一个网络设备只能出现在一个net namespace中,无论是物理设备还是虚拟设备。net namespace之间可以通过veth pair进行通信,需要手动配置,默认的net namespace只有一个状态为down的loop back设备。
### 查看inode number ###
[root@localhost ~]# readlink /proc/$$/ns/{net,uts}
net:[4026531956]
uts:[4026531838]
### 创建net namespace和uts namespace,运行bash ###
[root@localhost ~]# unshare --net --uts bash
### 设置hostname ###
[root@localhost ~]# hostname namespace-01 && exec bash
### 查看inode number ###
[root@namespace-01 ~]# readlink /proc/$$/ns/{net,uts}
net:[4026532501]
uts:[4026532499]
### 查看网络设备信息 ###
[root@namespace-01 ~]# ip addr
1: lo: <LOOPBACK> mtu 65536 qdisc noop state DOWN group default qlen 1000
link/loopback 00:00:00:00:00:00 brd 00:00:00:00:00:00
[root@namespace-01 ~]# ping 127.0.0.1
connect: Network is unreachable
### 启动loop back ###
[root@namespace-01 ~]# ip link set dev lo up
### 查看设备信息 ###
[root@namespace-01 ~]# ip addr
1: lo: <LOOPBACK,UP,LOWER_UP> mtu 65536 qdisc noqueue state UNKNOWN group default qlen 1000
link/loopback 00:00:00:00:00:00 brd 00:00:00:00:00:00
inet 127.0.0.1/8 scope host lo
valid_lft forever preferred_lft forever
inet6 ::1/128 scope host
valid_lft forever preferred_lft forever
### 再次测试loop back ###
[root@namespace-01 ~]# ping -c 5 127.0.0.1
PING 127.0.0.1 (127.0.0.1) 56(84) bytes of data.

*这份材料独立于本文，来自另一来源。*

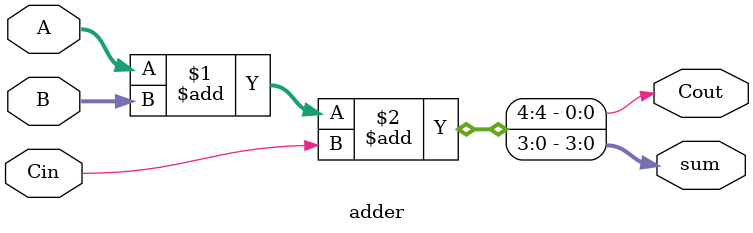
<source format=v>
module adder(A,B,Cin,sum,Cout);
	input [3:0] A,B;
	input Cin;
	output [3:0] sum;
	output Cout;
	assign {Cout,sum}=A+B+Cin;
endmodule



</source>
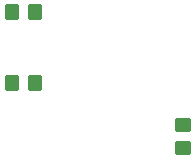
<source format=gbr>
%TF.GenerationSoftware,KiCad,Pcbnew,8.0.7*%
%TF.CreationDate,2025-02-28T09:56:09-08:00*%
%TF.ProjectId,514finalsensor,35313466-696e-4616-9c73-656e736f722e,rev?*%
%TF.SameCoordinates,Original*%
%TF.FileFunction,Paste,Top*%
%TF.FilePolarity,Positive*%
%FSLAX46Y46*%
G04 Gerber Fmt 4.6, Leading zero omitted, Abs format (unit mm)*
G04 Created by KiCad (PCBNEW 8.0.7) date 2025-02-28 09:56:09*
%MOMM*%
%LPD*%
G01*
G04 APERTURE LIST*
G04 Aperture macros list*
%AMRoundRect*
0 Rectangle with rounded corners*
0 $1 Rounding radius*
0 $2 $3 $4 $5 $6 $7 $8 $9 X,Y pos of 4 corners*
0 Add a 4 corners polygon primitive as box body*
4,1,4,$2,$3,$4,$5,$6,$7,$8,$9,$2,$3,0*
0 Add four circle primitives for the rounded corners*
1,1,$1+$1,$2,$3*
1,1,$1+$1,$4,$5*
1,1,$1+$1,$6,$7*
1,1,$1+$1,$8,$9*
0 Add four rect primitives between the rounded corners*
20,1,$1+$1,$2,$3,$4,$5,0*
20,1,$1+$1,$4,$5,$6,$7,0*
20,1,$1+$1,$6,$7,$8,$9,0*
20,1,$1+$1,$8,$9,$2,$3,0*%
G04 Aperture macros list end*
%ADD10RoundRect,0.250000X-0.350000X-0.450000X0.350000X-0.450000X0.350000X0.450000X-0.350000X0.450000X0*%
%ADD11RoundRect,0.250000X-0.450000X0.350000X-0.450000X-0.350000X0.450000X-0.350000X0.450000X0.350000X0*%
G04 APERTURE END LIST*
D10*
%TO.C,R1*%
X188500000Y-63500000D03*
X190500000Y-63500000D03*
%TD*%
%TO.C,R2*%
X188500000Y-69500000D03*
X190500000Y-69500000D03*
%TD*%
D11*
%TO.C,R3*%
X203000000Y-73000000D03*
X203000000Y-75000000D03*
%TD*%
M02*

</source>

64 bytes from 127.0.0.1: icmp_seq=1 ttl=64 time=0.036 ms
64 bytes from 127.0.0.1: icmp_seq=2 ttl=64 time=0.060 ms
64 bytes from 127.0.0.1: icmp_seq=3 ttl=64 time=0.061 ms
64 bytes from 127.0.0.1: icmp_seq=4 ttl=64 time=0.060 ms
64 bytes from 127.0.0.1: icmp_seq=5 ttl=64 time=0.061 ms
--- 127.0.0.1 ping statistics ---
5 packets transmitted, 5 received, 0% packet loss, time 4004ms
rtt min/avg/max/mdev = 0.036/0.055/0.061/0.012 ms
### 查看当前进程的pid ###
[root@namespace-01 ~]# echo $$
1554
### 在另一个终端中创建新的namespace并运行bash ###
[root@localhost ~]# unshare --net --uts bash
### 设置hostname ###
[root@localhost ~]# hostname namespace-02 && exec bash
### 查看inode ###
[root@namespace-02 ~]# readlink /proc/$$/ns/{net,uts}
net:[4026532571]
uts:[4026532569]
### 查看网络设备 ###
[root@namespace-02 ~]# ip addr
1: lo: <LOOPBACK> mtu 65536 qdisc noop state DOWN group default qlen 1000
link/loopback 00:00:00:00:00:00 brd 00:00:00:00:00:00
### 启动loop back ###
[root@namespace-02 ~]# ip link set dev lo up
### 测试loop back ###
[root@namespace-02 ~]# ping -c 5 127.0.0.1
PING 127.0.0.1 (127.0.0.1) 56(84) bytes of data.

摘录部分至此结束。